- Original language: English
- Written by: Elkanah Settle
- Setting: Algiers, Algeria

Premiere
- Date: 1682
- Place: Theatre Royal, Drury Lane, London

= The Heir of Morocco =

1682 tragedy by Elkanah Settle

The Heir of Morocco, with the Death of Gayland is a 1682 tragedy by Restoration era playwright Elkanah Settle. The play premiered at the Theatre Royal, Drury Lane in London in 1682. The original cast included Phillip Griffin as Albuzeiden, Thomas Clark as Gayland, Carey Perin as Meroin, and Elizabeth Cox as Altemira.

The action of the play is set in Algiers, during an unspecified time period. All of the characters are fictitious, except for Gayland, who was loosely based on 17th century Moroccan warlord Khadir Ghaïlani. The play is a sequel to Settle's 1673 tragedy, The Empress of Morocco.
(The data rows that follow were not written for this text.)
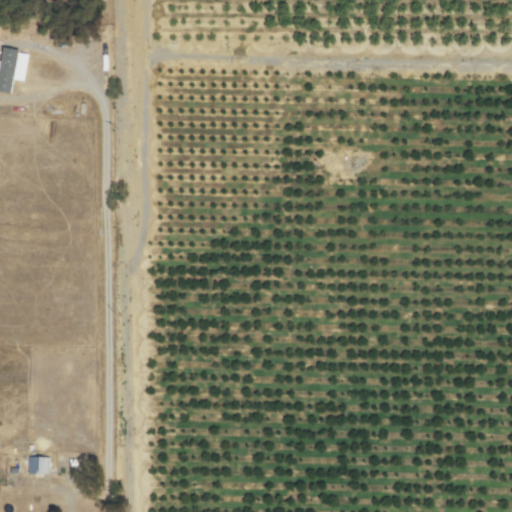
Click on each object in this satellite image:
building: (11, 67)
road: (103, 182)
building: (37, 465)
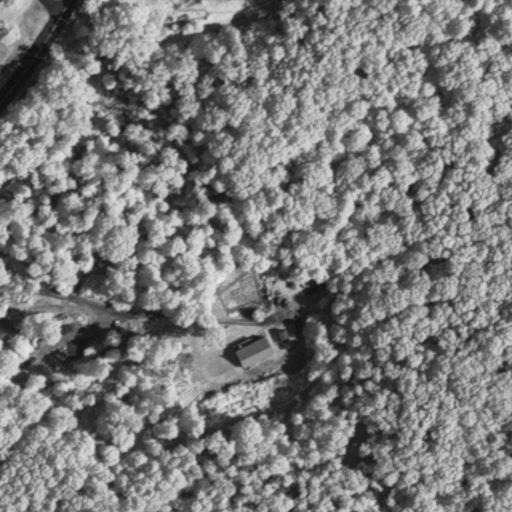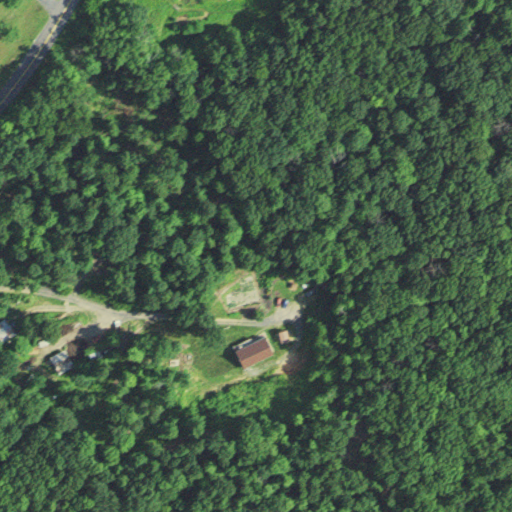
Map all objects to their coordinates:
road: (36, 44)
road: (143, 318)
building: (6, 328)
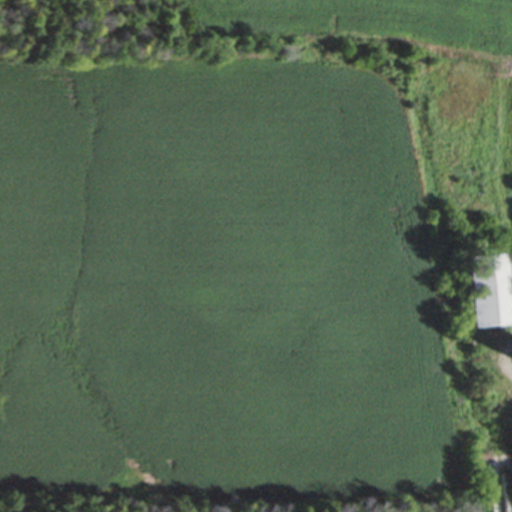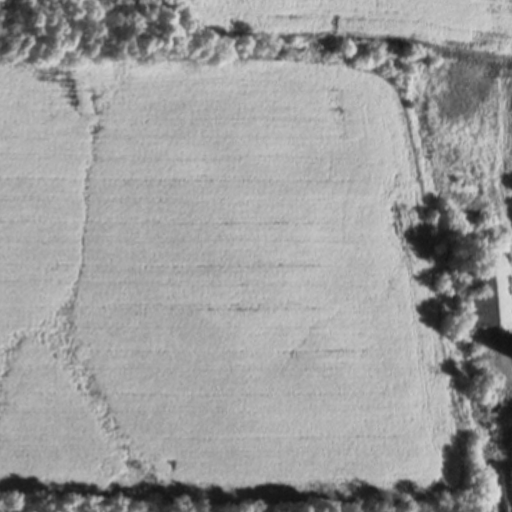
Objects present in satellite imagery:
building: (487, 292)
building: (487, 292)
road: (509, 357)
building: (507, 493)
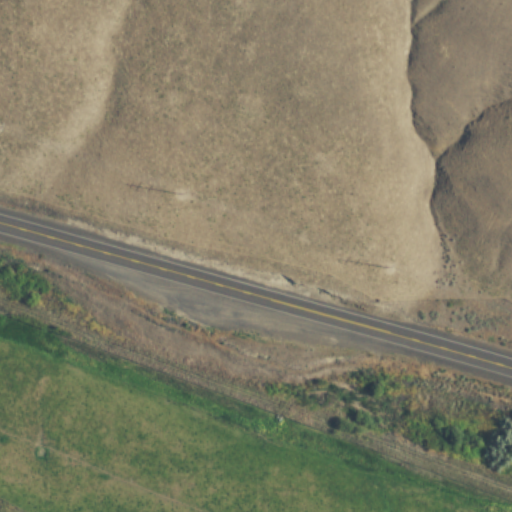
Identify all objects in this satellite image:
road: (256, 295)
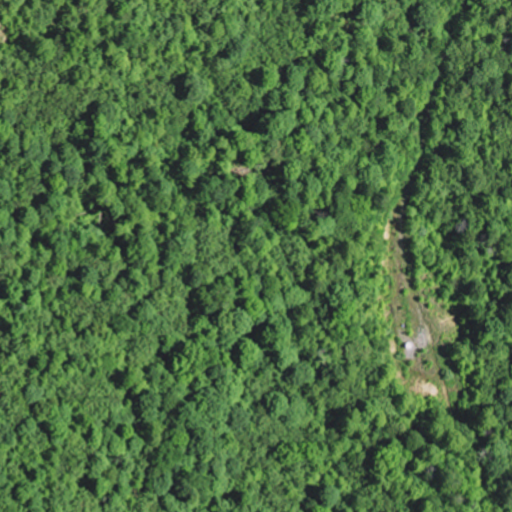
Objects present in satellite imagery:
road: (415, 169)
The drama was dedicated to Henrietta Wentworth, 6th Baroness Wentworth.

== Plot ==
Altemira, the Princess of Algiers, is overjoyed when her lover, Admiral Altomar, tells her that the king of Algiers, Albuzeiden, has allowed him to marry her. However, the pair's happiness is short lived, as Albuzeiden has a change of heart and decides to marry his daughter off to the arrogant usurper Gayland, who has just arrived in Algiers. The scheming courtier Meroin hatches a plot to murder Altemira and her father, but is prevented from doing so by Altomar, who saves Albuzeiden and Altemira by stabbing Meroin. Because Altemira refuses to wed Gayland, Albuzeiden places Altomar in prison, where he is confronted by Gayland, who desires to challenge him. After Altomar kills Gayland in self defense, he is brutally tortured and executed. As Altomar dies, Albuzeiden finds out that the man he has sentenced to death is a natural born heir to the seat of Morocco, but was sent out of the country as an infant in order to avoid being murdered by the woman who occupied the throne at that time, the titular villainess in The Empress of Morocco. Altomar was brought up without being aware of his true heritage. Albuzeiden laments Altomar's death, as he could have married Altemira to a potential emperor. Shortly there afterwards, a mad Altemira commits suicide before Albuzeiden. An anguished Albuzeiden then kills himself as well.

== Scholarship ==
The scholar Met'Eb Ali Alnwairan argues that the play functions as a means for Settle to comment on politics in late 17th century England.